__Problem details__: Repeat word for word the lines in the records below, starting with the line that contains "Lawncare offers numerous benefits, from" and going on through the line that contains "supports. Whether you are redesigning an", and give nothing else.

__Supplied material__:
######
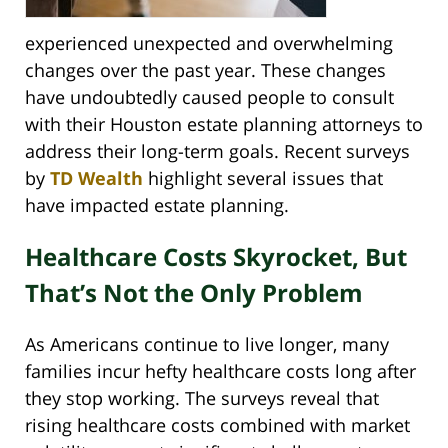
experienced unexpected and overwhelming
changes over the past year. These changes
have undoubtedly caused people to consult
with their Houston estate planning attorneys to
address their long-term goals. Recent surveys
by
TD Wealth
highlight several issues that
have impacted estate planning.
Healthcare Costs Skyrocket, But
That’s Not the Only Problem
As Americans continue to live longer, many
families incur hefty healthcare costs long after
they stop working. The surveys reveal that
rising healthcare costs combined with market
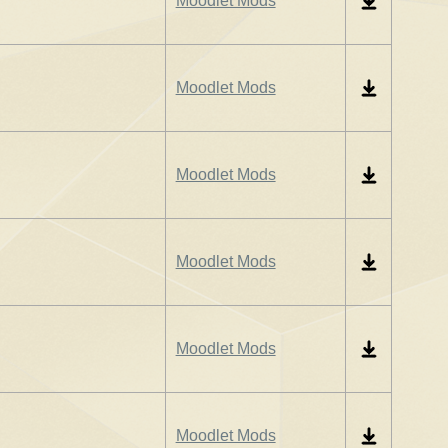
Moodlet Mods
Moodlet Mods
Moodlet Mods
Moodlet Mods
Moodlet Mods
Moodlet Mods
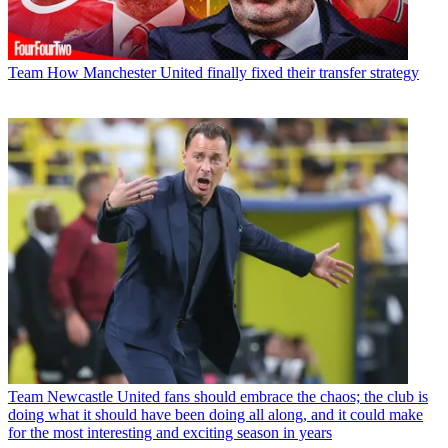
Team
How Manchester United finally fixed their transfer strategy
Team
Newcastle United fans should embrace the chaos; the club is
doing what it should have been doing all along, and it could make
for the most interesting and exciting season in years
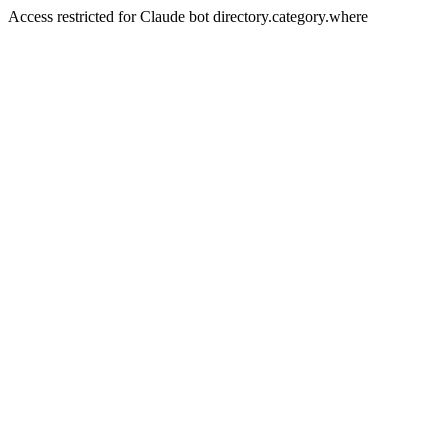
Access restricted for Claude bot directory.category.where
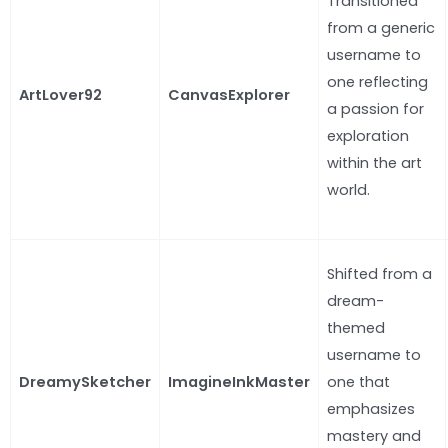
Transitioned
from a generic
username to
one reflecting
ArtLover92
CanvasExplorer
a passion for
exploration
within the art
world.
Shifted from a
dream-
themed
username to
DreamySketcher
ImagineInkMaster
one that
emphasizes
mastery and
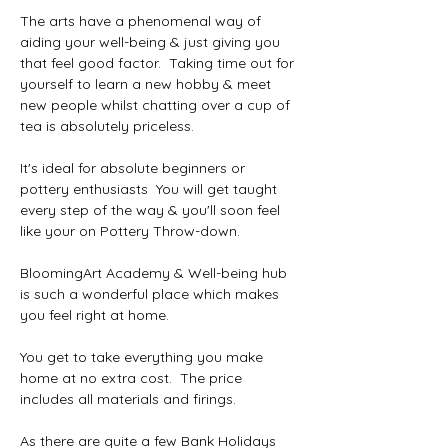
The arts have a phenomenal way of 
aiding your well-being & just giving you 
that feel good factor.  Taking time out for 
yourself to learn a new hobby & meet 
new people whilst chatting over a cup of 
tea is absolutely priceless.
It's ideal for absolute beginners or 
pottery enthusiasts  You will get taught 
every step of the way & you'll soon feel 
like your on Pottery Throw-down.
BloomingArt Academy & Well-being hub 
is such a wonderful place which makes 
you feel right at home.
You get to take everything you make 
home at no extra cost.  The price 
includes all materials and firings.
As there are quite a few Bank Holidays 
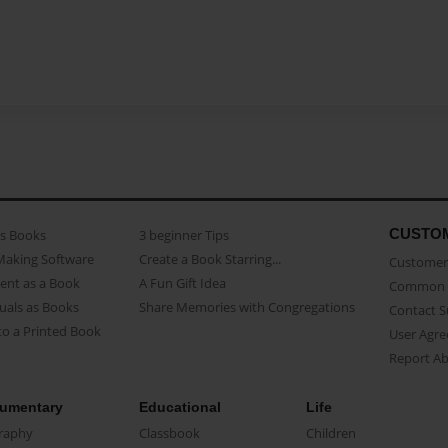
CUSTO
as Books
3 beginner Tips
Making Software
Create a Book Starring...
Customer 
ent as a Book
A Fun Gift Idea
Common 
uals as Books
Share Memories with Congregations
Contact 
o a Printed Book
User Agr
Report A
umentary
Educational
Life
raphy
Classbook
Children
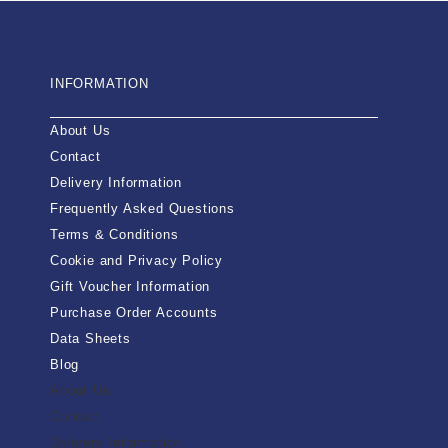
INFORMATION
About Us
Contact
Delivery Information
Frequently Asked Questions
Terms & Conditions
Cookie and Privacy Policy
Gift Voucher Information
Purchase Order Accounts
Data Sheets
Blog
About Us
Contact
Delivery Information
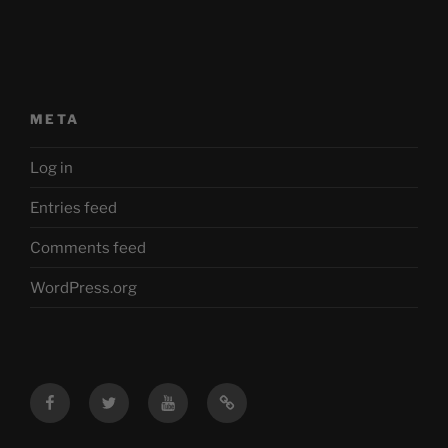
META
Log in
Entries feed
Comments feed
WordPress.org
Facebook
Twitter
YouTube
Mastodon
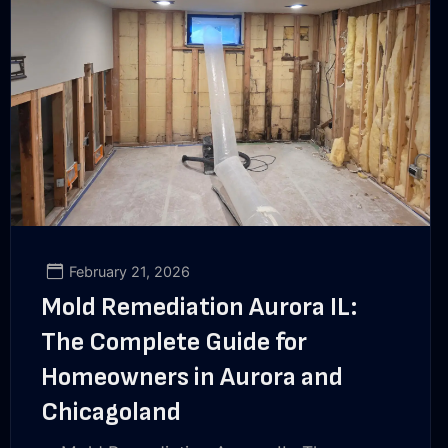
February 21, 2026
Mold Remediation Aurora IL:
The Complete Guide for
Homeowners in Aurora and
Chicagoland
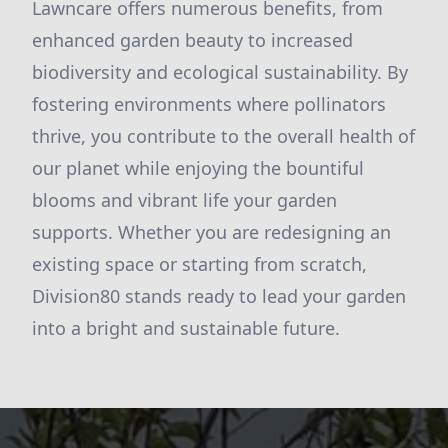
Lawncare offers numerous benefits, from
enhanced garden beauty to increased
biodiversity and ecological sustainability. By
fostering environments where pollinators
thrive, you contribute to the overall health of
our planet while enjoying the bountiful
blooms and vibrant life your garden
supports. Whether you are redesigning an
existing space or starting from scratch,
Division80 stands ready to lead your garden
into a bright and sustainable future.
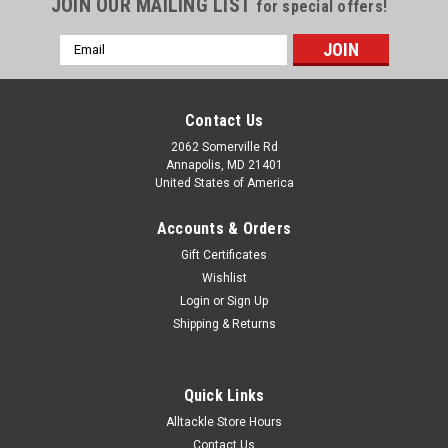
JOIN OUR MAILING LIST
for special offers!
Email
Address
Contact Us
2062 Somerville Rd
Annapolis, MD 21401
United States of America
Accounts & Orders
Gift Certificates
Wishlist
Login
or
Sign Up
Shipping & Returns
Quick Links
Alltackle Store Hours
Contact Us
######
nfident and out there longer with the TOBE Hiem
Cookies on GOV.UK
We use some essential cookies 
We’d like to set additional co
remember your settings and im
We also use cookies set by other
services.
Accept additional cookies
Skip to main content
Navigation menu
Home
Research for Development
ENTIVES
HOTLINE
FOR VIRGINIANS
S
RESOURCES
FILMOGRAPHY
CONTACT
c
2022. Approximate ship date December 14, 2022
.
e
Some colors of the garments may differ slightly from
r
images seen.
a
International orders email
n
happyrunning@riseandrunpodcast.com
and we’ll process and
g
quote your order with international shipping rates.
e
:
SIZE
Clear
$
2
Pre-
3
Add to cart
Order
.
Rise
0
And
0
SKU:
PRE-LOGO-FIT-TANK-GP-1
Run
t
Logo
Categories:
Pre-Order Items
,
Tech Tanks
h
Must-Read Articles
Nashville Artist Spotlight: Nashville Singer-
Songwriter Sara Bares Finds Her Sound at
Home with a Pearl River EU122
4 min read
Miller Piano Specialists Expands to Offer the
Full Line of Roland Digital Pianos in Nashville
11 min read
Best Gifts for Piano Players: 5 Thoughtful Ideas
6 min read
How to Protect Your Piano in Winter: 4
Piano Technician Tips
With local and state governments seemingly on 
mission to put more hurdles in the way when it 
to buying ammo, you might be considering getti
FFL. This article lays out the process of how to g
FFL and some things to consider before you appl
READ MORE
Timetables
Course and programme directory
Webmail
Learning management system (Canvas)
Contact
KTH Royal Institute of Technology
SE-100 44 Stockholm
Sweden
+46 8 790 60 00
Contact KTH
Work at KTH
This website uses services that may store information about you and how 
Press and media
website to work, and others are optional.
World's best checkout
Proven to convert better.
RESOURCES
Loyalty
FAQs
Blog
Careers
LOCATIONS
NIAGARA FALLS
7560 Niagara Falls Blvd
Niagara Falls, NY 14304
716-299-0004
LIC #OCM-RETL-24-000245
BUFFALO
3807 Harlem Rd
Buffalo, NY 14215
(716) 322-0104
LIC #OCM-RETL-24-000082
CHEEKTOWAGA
######
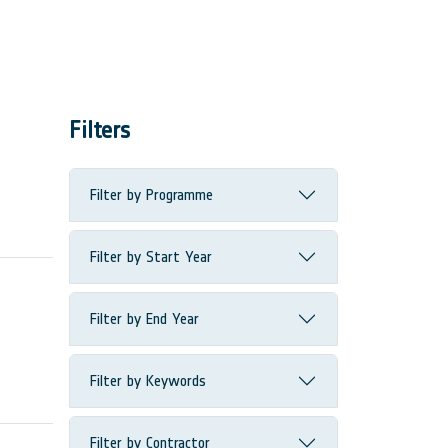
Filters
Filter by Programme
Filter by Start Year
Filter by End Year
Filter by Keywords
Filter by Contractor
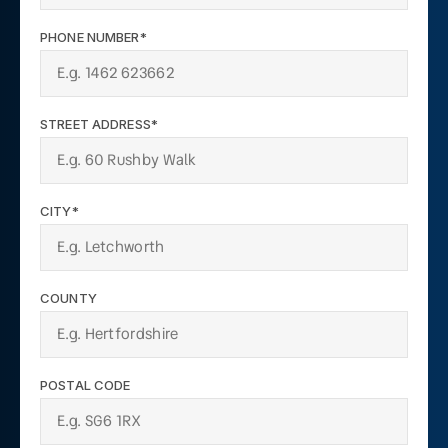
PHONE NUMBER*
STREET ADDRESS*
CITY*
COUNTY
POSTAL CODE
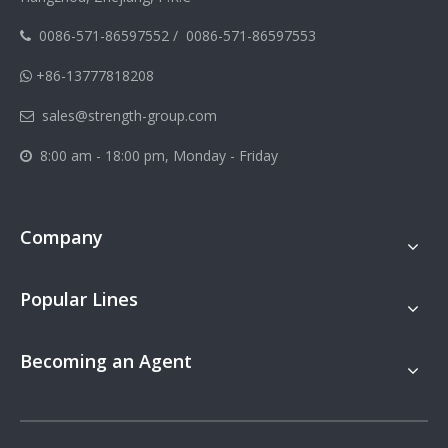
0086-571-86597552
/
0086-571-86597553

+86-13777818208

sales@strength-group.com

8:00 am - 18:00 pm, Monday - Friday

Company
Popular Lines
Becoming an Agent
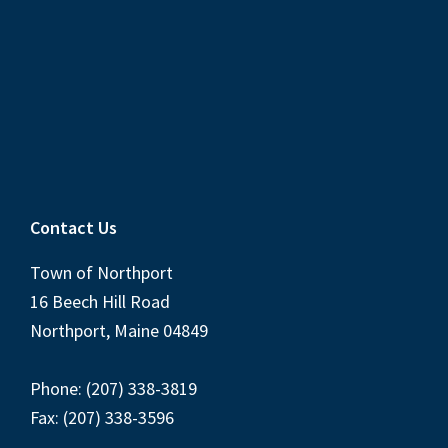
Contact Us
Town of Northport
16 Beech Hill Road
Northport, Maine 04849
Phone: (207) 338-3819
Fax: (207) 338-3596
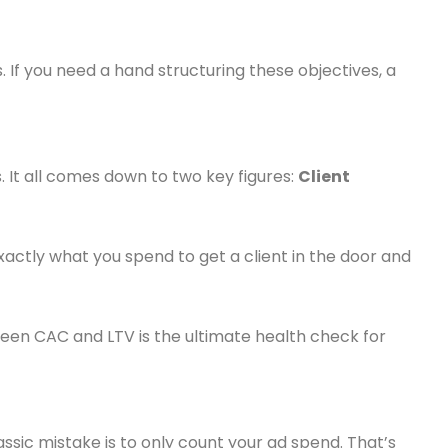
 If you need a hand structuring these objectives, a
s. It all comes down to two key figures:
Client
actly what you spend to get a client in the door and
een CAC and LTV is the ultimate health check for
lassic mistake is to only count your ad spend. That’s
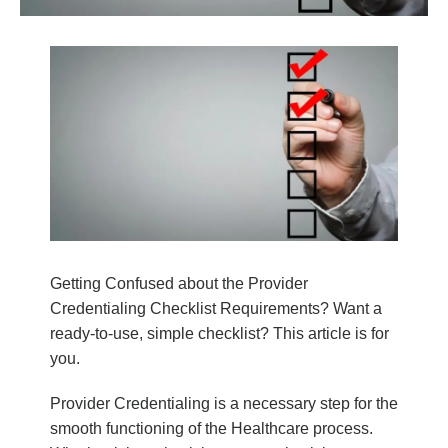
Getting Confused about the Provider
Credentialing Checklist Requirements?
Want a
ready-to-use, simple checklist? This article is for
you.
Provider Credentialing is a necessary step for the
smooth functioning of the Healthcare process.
######
__Exercise output__:
Lawncare offers numerous benefits, from
enhanced garden beauty to increased
biodiversity and ecological sustainability. By
fostering environments where pollinators
thrive, you contribute to the overall health of
our planet while enjoying the bountiful
blooms and vibrant life your garden
supports. Whether you are redesigning an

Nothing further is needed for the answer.